Он сказал: «Ты бы поосторожнее… там». Мы шли к выходу из кладбища. Размышляя о своем, я смотрел на могилы по бокам дорожки. Они еще были укрыты снегом, тем несвежим, усталым, вконец слежавшимся снегом, который только и бывает в апреле. Памятники выглядели сиротливо. Я держал за руку Кирилла, шестилетнего сына. Мне хотелось, чтобы он простился с дедом. Марина, моя бывшая жена, не поехала на кладбище. Она готовила поминки.

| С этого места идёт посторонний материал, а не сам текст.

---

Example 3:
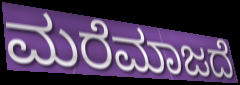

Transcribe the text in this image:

ಮರೆಮಾಜದೆ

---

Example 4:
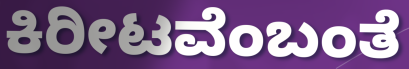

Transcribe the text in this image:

ಕಿರೀಟವೆಂಬಂತೆ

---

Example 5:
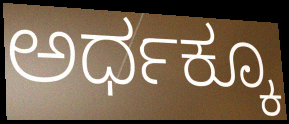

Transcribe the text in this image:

ಅರ್ಧಕ್ಕೂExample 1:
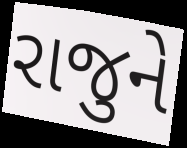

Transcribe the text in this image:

રાજુને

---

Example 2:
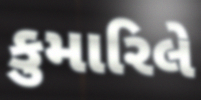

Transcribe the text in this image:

કુમારિલે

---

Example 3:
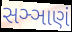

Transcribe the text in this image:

સઞ્ઞાણં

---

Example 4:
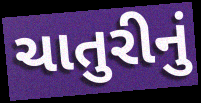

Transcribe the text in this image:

ચાતુરીનું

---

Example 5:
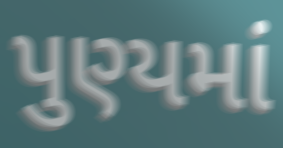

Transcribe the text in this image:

પુણ્યમાંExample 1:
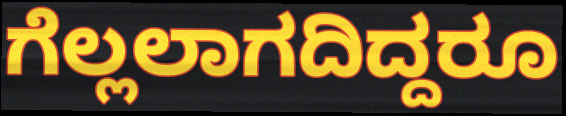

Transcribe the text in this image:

ಗೆಲ್ಲಲಾಗದಿದ್ದರೂ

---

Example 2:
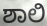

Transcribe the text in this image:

ಶಾಲಿ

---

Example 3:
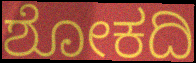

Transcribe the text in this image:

ಶೋಕದಿ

Мы с ней разошлись два года назад. Но остались приятелями. С самого начала наши с Мариной отношения были в стиле cool jazz[4], что-нибудь из Джона Колтрейна. Нечто приятное, спокойное, не очень обязательное. Так, время от времени. «Позвонишь?» – «Да, как-нибудь на неделе». Она была историком, писала умные статьи в научные журналы. Когда я узнал, что она забеременела и хочет родить ребенка, я предложил ей выйти за меня замуж. Она не стала отказываться, хотя сказала: «Я не удивлюсь, если у нас ничего не получится». – «Почему?» – ошарашенно спросил я. «Не уверена, что готова стать частью целого, называемого семьей… Быть все время вместе, по-моему, непросто». Признаться, я не воспринял ее слова всерьез. И зря. Мы на самом деле не стали семьей. Марина продолжала жить в своем собственном, замкнутом мире, не слишком-то допуская туда меня. Она была погружена в свои мысли. Наши миры лишь изредка соприкасались. Как и прежде, до свадьбы.

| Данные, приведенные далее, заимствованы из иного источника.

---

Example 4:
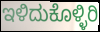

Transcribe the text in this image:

ಇಳಿದುಕೊಳ್ಳಿರಿ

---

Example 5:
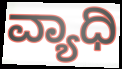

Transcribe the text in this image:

ವ್ಯಾಧಿ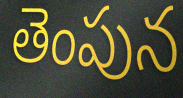
తెంపున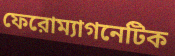
ফেরোম্যাগনেটিক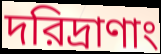
দরিদ্রাণাং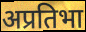
अप्रतिभा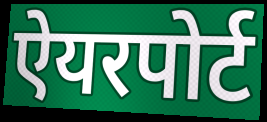
ऐयरपोर्ट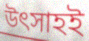
উৎসাহইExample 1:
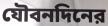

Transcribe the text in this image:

যৌবনদিনের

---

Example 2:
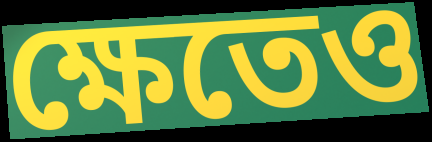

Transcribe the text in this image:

ক্ষেতেও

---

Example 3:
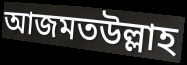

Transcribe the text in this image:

আজমতউল্লাহ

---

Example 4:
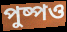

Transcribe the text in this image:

পুষ্পও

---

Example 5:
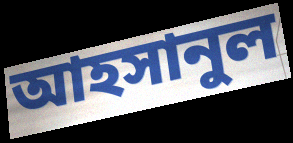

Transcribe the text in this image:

আহসানুল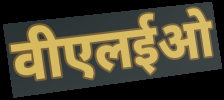
वीएलईओ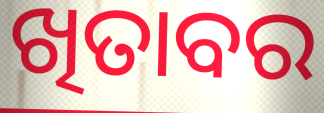
ଖିତାବରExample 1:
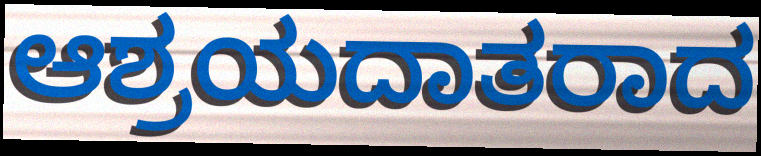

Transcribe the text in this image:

ಆಶ್ರಯದಾತರಾದ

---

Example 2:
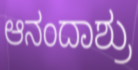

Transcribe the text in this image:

ಆನಂದಾಶ್ರು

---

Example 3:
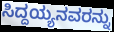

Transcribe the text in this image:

ಸಿದ್ದಯ್ಯನವರನ್ನು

Когда мы решили развестись, я спросил ее, зачем она завела ребенка? «Ты жалеешь?» – спросила она. «Нет, – ответил я. – Ты знаешь, как я люблю Кирюшу. Но ты оказалась права – у нас ничего не получилось. И если ты предполагала, что так и будет…» – «Мне хотелось ребенка, – проговорила она. – И еще мне хотелось, чтобы ты был его отцом». Я ничего не понял. Женщины есть женщины.

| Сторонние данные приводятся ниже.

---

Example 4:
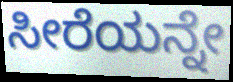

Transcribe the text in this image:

ಸೀರೆಯನ್ನೇ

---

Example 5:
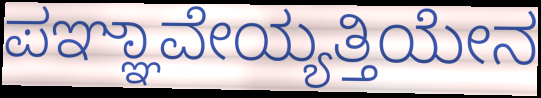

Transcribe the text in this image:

ಪಞ್ಞಾವೇಯ್ಯತ್ತಿಯೇನ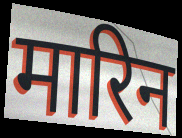
मारिन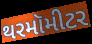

Когда мы вышли за ворота кладбища, я сказал Эдуарду: «Приезжай на поминки». И тотчас подумал, правильно ли поступил? Как бы отнесся к этому отец? Рассердился бы? Племянник, сын брата, которого он не желал признавать… Но разве теперь это существенно? Разве смерть не примиряет?
3
Ныне Новый Арбат.
4
«Прохладный», или «спокойный» джаз (англ.).